Ce bonheur qui est le nôtre

Alice, la quarantaine, a choisi d’élever seule son fils, Achille. Son salaire de vendeuse de chaussures lui permet de vivre ” tout juste “, comme elle le dit. Et quand le magasin qui l’embauche fait faillite, la réalité des fins de mois difficiles et le spectre de la pauvreté surgissent. Une fois toutes les solutions épuisées, lui vient une idée saugrenue : enlever un bébé et demander une rançon. Elle passe à l’action. Ultime malchance : la petite fille n’est réclamée par personne, sa disparition n’ayant même pas été remarquée devant la crèche où le rapt s’est produit. Une méprise lui fait rencontrer Tom, écrivain moyen, venant de se faire larguer et cherchant le moyen de payer ses factures. Il s’est évité, jusque-là, les boulots alimentaires. Touché par la détresse d’Alice, Tom devient le complice d’une drôle d’histoire . ” Ce qu’on va faire, c’est un braquage. Un braquage sans violence, sans arme, sans otage et sans victime “, lui propose Alice. Elle lui confie la mission d’écrire un livre, dont elle serait l’auteure présumée. Le début d’un ” braquage culturel “. ” Le livre qu’on va écrire ne doit surtout pas venir remettre en question les opinions des gens, sinon les gens n’en voudront pas “, insiste la jeune femme.

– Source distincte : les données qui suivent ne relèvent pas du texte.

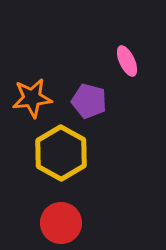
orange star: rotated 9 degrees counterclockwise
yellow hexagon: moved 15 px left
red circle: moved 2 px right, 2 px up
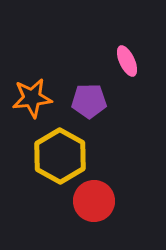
purple pentagon: rotated 16 degrees counterclockwise
yellow hexagon: moved 1 px left, 3 px down
red circle: moved 33 px right, 22 px up
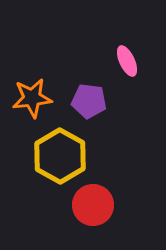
purple pentagon: rotated 8 degrees clockwise
red circle: moved 1 px left, 4 px down
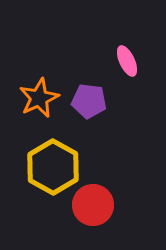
orange star: moved 7 px right; rotated 18 degrees counterclockwise
yellow hexagon: moved 7 px left, 11 px down
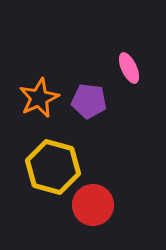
pink ellipse: moved 2 px right, 7 px down
yellow hexagon: rotated 14 degrees counterclockwise
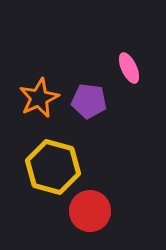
red circle: moved 3 px left, 6 px down
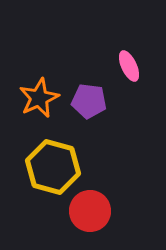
pink ellipse: moved 2 px up
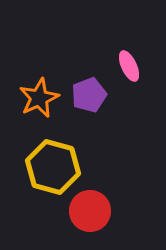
purple pentagon: moved 6 px up; rotated 28 degrees counterclockwise
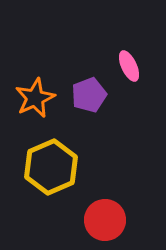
orange star: moved 4 px left
yellow hexagon: moved 2 px left; rotated 22 degrees clockwise
red circle: moved 15 px right, 9 px down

Dans les romans, le bonheur ça dure longtemps. Très longtemps…

Galerie de personnages

” J’avais envie d’un livre qui commence mal et se termine bien “, nous explique l’auteur de Feel Good, Thomas Gunzig, habitué des récits sombres à la violence sourde, qui entend ici dézinguer les injonctions permanentes au bonheur dont nous bassine la société. Alice abandonne régulièrement Achille devant une tablette quand elle rentre du travail. Elle sait que les magazines préconisent le moins d’écrans possibles. ” Qu’ils aillent se faire foutre avec leurs articles ! “, se déculpabilise-t-elle.

Dans cet ouvrage, le romancier bruxellois rappelle aussi qu’il est un excellent croqueur de personnages, tendant le fil de leur existence de l’enfance jusqu’à l’âge adulte, leur offrant à chacun un ton caractéristique, si riche de références et d’images qu’il les identifie en permanence. ” J’espère que mes personnages ne sont pas archétypaux, se défend Thomas Gunzig. J’ai veillé à les travailler dans la chair. Ils ne se battent pas tant pour le bonheur que pour leur survie. Ils vont tout essayer, même les choses les plus improbables. ”

Ode à la liberté

Nul hasard si Tom est écrivain. ” Moi aussi j’ai choisi de vivre de l’écriture mais j’ai peur tout le temps, parce que c’est un métier trop incertain. ” poursuit Thomas Gunzig. Pourquoi écrire dès lors ? ” Cela offre une qualité de vie. Je suis libre, même si je paye cette liberté. ” Et ce n’est certainement pas pour donner la leçon qu’il enchaîne depuis 20 ans les histoires en formes d’observation sociétale et de satire. Si l’auteur de La vie sauvage et de Mort d’un parfait bilingue se revendique bien d’un chose, c’est de tendre à être un bon raconteur d’histoires, une mission qui détonne quelque peu dans la production littéraire actuelle. ” Aujourd’hui, on a envie de lire un livre avec un sujet (social, politique…). On se fiche de qui écrit. Mais pour moi, le vrai sujet reste l’écriture. Le style et la structure sont l’essence d’un livre. ” ” Les grandes idées ne sont que foutaises “, disait Nabokov.

Qu’importe donc les invraisemblances, Thomas Gunzig souhaite provoquer par son écriture la si chère ” suspension consentie de l’incrédulité ” vantée par le poète britannique Coleridge. ” Le roman, c’est le lecteur qui le fait. ” Et de distiller dans son récit quelques éléments de cette réflexion, parlant de la littérature ” telle qu’elle se fait “, en étant animé par des bons et mauvais sentiments, à l’instar de ce qui motive Tom à voler au secours d’Alice. Il a de toute façon déjà renoncé à la gloire… Feel Good résonne ainsi comme une ode à la liberté d’être qui l’on veut, de vivre le bonheur que l’on souhaite.

Thomas Gunzig, ” Feel Good “, éditions Au Diable Vauvert, 400 pages, 20 euros.